The System Design Primer on GitHub (donnemartin/system-design-primer) is a solid free alternative. Not as deep as Kleppmann’s book, but covers more breadth. Good for filling gaps in your knowledge.

Mock interviews on Pramp helped me more than I expected. Reading about system design and doing it live are genuinely different skills. The time pressure, the need to think out loud, the follow-up questions — you can’t simulate that by reading.

What didn’t help much? Watching YouTube videos at 2x speed the night before. I tried that before my second system design interview. Retained maybe 10% of it. You need active practice — grab a whiteboard (or honestly, a blank sheet of paper and a pen work fine), pick a system, set a 45-minute timer, and design it start to finish. Explain it out loud, even if nobody’s listening. One system per day for 4-6 weeks is the sweet spot I’d recommend.

My Honest Take: What Actually Matters Most

After sitting through dozens of system design interviews from both sides, here’s what I genuinely believe matters — and it might not be what you’d expect.

The number one thing? Communication. Not knowledge. Not cleverness. Communication. I’ve seen candidates with deep expertise in distributed systems fail because they couldn’t explain their reasoning clearly. And I’ve seen candidates with moderate knowledge pass because they walked through their thought process out loud, acknowledged trade-offs honestly, and said “I’m not sure about this, but here’s my reasoning” instead of bullshitting.

Second: structured thinking beats encyclopedic knowledge. You don’t need to memorize every caching algorithm or know the exact replication protocol Cassandra uses. You need to approach a problem methodically, make reasonable assumptions, and justify your choices. Interviewers aren’t checking answers against a rubric — they’re evaluating whether they’d want to work with you on a real design problem.

Third: trade-offs are the whole point. If you’re presenting a design with no downsides, the interviewer knows you’re either faking it or haven’t thought deeply enough. Every architectural choice has costs. Caching adds complexity and staleness risks. Sharding makes certain queries harder. Microservices add operational overhead. Saying “the downside of this approach is X, and here’s why I think it’s acceptable for our use case” — that’s what a senior engineer sounds like.

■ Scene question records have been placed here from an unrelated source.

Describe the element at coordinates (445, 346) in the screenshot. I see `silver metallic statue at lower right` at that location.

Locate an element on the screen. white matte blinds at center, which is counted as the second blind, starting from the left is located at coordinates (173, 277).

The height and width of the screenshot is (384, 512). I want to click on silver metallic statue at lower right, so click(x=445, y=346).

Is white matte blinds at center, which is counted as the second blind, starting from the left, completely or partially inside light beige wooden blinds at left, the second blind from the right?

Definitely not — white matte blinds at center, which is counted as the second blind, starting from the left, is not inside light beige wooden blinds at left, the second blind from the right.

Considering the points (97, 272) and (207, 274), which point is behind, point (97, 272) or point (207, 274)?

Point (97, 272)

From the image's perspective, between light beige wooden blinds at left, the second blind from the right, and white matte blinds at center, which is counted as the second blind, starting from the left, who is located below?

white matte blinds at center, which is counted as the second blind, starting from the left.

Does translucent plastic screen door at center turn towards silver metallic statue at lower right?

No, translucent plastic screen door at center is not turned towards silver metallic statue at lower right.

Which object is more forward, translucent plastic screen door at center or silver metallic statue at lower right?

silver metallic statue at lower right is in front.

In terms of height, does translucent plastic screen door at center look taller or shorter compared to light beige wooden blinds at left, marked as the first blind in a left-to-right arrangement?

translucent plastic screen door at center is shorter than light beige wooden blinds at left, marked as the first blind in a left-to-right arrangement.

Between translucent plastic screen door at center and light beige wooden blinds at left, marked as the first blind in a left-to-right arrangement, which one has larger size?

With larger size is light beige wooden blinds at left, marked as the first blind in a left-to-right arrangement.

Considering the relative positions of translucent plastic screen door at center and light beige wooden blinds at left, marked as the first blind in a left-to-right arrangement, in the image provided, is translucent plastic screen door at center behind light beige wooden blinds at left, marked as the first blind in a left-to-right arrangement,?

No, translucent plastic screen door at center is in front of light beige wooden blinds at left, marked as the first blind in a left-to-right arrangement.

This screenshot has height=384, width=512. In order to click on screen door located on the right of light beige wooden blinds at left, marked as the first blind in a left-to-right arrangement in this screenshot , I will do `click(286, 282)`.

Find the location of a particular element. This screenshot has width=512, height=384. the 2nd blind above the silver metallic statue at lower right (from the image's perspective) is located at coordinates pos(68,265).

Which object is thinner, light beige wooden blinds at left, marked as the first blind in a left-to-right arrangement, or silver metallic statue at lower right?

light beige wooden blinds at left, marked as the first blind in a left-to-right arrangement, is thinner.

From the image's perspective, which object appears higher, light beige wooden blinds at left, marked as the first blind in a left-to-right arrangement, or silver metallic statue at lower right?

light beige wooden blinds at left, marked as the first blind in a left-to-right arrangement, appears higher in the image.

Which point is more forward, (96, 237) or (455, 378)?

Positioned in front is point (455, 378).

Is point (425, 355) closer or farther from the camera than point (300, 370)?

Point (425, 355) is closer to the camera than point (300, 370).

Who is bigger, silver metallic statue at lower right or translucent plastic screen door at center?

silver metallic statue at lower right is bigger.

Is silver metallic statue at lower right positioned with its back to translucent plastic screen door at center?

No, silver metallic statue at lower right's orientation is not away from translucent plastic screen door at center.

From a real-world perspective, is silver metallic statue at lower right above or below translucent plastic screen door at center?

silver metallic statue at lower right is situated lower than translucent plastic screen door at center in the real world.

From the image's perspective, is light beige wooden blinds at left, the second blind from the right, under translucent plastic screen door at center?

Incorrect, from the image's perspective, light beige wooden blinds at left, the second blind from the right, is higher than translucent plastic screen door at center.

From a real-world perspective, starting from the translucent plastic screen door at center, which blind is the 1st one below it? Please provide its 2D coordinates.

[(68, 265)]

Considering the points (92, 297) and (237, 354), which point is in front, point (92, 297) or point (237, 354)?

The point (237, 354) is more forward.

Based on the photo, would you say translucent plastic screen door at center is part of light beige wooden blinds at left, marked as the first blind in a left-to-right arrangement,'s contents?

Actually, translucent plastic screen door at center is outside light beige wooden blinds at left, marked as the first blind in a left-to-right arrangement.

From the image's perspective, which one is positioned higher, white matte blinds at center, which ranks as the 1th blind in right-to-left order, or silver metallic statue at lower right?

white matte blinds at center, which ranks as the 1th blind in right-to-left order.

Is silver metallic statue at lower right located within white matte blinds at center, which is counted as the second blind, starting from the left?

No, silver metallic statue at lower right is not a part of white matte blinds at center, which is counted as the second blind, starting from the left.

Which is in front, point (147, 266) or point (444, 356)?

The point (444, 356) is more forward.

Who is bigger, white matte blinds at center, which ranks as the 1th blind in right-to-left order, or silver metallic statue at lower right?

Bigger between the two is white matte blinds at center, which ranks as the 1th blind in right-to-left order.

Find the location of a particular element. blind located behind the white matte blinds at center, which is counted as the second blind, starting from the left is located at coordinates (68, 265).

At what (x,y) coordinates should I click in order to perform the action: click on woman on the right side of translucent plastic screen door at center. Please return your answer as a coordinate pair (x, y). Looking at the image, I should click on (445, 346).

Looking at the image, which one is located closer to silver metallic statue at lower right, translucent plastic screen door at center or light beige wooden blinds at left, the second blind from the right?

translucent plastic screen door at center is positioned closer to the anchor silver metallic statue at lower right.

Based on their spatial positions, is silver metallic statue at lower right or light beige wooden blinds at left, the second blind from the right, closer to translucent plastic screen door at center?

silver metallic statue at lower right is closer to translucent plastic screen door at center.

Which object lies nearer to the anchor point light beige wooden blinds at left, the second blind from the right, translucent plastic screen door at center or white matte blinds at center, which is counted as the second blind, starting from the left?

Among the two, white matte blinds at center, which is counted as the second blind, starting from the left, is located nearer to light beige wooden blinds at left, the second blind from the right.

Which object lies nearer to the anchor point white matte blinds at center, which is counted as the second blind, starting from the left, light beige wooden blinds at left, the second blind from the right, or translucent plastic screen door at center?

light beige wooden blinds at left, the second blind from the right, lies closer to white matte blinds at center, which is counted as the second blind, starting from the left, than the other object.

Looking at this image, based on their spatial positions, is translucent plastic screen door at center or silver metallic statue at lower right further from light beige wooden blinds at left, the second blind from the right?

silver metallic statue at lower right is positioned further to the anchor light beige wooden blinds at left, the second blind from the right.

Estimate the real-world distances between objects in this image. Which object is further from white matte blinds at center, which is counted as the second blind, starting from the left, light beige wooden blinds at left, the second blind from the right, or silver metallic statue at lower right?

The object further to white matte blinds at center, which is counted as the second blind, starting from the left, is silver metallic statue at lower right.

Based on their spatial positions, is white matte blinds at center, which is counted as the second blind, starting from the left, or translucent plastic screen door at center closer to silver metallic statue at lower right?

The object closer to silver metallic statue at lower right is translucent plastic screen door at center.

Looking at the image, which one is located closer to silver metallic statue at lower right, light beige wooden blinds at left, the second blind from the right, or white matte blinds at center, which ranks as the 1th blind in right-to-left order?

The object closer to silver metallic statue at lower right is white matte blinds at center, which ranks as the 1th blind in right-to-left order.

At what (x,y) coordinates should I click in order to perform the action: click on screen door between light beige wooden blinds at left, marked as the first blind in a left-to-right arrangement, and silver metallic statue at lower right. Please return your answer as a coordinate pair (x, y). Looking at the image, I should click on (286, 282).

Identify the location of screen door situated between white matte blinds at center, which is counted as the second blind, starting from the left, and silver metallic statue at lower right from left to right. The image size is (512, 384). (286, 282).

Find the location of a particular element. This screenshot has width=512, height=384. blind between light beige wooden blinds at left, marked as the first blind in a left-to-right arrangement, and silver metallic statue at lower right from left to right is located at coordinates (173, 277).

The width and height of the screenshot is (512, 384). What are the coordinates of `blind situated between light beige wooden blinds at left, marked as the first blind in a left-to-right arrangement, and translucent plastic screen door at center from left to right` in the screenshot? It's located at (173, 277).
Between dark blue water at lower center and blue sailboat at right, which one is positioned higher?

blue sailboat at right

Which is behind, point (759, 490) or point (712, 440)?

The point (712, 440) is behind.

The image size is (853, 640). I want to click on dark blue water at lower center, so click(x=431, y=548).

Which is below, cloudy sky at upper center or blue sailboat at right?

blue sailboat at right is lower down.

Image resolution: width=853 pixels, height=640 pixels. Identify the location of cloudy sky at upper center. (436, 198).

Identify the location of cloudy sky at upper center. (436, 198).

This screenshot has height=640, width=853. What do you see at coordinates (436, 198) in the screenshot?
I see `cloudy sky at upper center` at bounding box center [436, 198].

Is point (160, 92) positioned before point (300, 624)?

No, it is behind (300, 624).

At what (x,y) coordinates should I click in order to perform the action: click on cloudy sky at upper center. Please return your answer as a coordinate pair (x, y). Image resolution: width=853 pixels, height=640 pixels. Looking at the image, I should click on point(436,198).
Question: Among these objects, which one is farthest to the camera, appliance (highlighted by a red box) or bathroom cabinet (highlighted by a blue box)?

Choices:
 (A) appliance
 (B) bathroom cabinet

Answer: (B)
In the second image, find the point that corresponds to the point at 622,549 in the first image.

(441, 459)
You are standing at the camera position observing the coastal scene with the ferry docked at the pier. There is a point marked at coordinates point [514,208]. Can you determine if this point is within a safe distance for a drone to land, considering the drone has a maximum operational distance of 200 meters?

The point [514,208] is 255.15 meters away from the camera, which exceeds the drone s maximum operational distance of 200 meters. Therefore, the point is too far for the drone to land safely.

And finally — and I know this sounds obvious — relax during the interview. It’s a conversation, not an exam. I’ve had my best interviews (both as candidate and interviewer) when it felt like two engineers whiteboarding a problem together over chai. The worst ones felt like oral exams. You can’t entirely control the interviewer’s style, but you can set a collaborative tone by asking questions, inviting feedback (“does this direction make sense?”), and treating the interviewer as a co-designer rather than a judge.

System design interviews are learnable. That 65% failure rate I mentioned at the top? It’s not because the material is impossibly hard. It’s because most people don’t practice the format. They know the concepts but haven’t practiced structuring a 45-minute design conversation. Fix that gap, and you’re ahead of most candidates walking into the room.

Good luck out there. And if you’re interviewing at Indian tech companies specifically — the chai reference always lands. Trust me on that one.